- What you will do
Report how many lines in the entries below have the word "подготовки" in them, and give no other words.

%%

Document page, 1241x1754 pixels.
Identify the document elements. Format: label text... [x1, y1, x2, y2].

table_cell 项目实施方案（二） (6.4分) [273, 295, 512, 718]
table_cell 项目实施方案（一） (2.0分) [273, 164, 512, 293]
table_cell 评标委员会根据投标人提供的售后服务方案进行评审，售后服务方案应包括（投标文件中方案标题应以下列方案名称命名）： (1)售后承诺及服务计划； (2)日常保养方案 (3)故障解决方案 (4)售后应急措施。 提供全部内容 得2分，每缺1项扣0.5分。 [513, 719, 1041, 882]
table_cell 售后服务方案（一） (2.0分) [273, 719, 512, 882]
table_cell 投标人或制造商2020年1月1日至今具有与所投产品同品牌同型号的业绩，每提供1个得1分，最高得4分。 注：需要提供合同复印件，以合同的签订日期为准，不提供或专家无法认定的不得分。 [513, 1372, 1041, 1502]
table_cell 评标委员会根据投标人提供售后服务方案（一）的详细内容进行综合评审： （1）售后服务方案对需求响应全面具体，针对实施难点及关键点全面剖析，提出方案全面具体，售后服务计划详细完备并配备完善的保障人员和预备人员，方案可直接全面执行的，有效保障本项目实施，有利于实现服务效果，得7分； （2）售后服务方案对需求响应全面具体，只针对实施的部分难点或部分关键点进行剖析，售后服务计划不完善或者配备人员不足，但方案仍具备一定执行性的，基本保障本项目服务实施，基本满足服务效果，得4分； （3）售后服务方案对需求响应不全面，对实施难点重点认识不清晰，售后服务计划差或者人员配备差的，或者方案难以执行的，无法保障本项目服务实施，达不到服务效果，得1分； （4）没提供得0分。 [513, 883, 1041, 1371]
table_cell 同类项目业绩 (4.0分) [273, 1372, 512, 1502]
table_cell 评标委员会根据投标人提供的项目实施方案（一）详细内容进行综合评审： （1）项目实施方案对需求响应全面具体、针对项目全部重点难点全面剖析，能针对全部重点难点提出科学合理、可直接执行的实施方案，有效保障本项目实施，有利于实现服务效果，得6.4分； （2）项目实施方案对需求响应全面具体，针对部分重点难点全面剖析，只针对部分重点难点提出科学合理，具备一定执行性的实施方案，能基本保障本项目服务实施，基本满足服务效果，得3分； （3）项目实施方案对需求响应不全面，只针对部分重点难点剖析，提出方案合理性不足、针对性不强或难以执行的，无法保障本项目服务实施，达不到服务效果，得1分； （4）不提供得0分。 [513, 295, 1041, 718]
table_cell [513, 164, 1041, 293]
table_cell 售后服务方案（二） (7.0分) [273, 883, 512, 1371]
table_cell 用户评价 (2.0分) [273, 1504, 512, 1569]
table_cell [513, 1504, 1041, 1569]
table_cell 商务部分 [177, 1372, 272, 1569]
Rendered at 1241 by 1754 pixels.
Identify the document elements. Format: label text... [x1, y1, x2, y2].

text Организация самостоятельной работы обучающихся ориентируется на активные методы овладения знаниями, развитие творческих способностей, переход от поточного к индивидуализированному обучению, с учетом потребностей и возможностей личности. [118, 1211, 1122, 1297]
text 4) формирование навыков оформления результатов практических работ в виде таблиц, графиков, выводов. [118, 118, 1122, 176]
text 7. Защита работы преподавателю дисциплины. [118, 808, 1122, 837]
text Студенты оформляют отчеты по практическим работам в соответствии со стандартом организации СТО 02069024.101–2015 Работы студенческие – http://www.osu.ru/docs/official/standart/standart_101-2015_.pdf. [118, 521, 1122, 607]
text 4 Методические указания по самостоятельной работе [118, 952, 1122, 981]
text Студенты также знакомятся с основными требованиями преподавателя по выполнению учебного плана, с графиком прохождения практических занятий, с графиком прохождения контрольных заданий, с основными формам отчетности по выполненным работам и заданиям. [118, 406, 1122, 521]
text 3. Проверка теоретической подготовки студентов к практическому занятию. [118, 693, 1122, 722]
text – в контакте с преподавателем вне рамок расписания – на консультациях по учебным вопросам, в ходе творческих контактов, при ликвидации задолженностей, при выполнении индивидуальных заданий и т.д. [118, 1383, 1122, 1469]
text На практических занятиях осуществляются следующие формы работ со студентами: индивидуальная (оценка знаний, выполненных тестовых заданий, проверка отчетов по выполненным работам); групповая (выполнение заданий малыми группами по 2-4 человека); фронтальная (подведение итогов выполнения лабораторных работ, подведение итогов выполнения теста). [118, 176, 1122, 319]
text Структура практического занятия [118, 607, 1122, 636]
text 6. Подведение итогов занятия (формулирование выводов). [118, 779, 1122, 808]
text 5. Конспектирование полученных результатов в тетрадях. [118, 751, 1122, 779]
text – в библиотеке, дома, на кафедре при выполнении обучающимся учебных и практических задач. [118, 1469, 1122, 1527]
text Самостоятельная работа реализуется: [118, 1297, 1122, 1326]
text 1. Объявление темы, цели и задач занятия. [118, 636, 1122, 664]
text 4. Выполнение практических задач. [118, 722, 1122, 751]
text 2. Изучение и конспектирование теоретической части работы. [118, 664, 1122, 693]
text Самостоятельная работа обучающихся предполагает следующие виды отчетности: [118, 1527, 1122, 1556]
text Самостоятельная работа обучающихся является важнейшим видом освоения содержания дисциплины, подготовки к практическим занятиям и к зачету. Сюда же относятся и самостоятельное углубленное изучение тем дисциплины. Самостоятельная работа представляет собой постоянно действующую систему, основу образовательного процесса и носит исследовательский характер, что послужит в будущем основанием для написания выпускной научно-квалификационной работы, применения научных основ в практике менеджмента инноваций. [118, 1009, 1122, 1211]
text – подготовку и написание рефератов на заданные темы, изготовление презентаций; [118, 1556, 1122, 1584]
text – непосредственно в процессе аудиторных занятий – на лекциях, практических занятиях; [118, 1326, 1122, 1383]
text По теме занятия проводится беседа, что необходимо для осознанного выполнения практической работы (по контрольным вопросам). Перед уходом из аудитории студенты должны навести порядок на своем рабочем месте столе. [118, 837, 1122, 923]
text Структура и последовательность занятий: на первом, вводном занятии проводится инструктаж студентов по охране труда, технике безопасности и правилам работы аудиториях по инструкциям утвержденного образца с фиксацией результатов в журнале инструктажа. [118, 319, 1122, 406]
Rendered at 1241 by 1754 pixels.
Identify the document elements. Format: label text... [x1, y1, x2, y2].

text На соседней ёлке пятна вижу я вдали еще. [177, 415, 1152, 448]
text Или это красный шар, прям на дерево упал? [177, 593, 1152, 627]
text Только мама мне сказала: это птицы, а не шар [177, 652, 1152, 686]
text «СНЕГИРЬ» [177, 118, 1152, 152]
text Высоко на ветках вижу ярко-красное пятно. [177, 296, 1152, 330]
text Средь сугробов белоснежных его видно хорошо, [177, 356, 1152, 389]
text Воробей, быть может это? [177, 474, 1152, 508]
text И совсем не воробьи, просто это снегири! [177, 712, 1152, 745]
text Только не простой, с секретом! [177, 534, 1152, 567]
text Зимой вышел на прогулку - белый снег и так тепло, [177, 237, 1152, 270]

%%

- Solution to the problem
2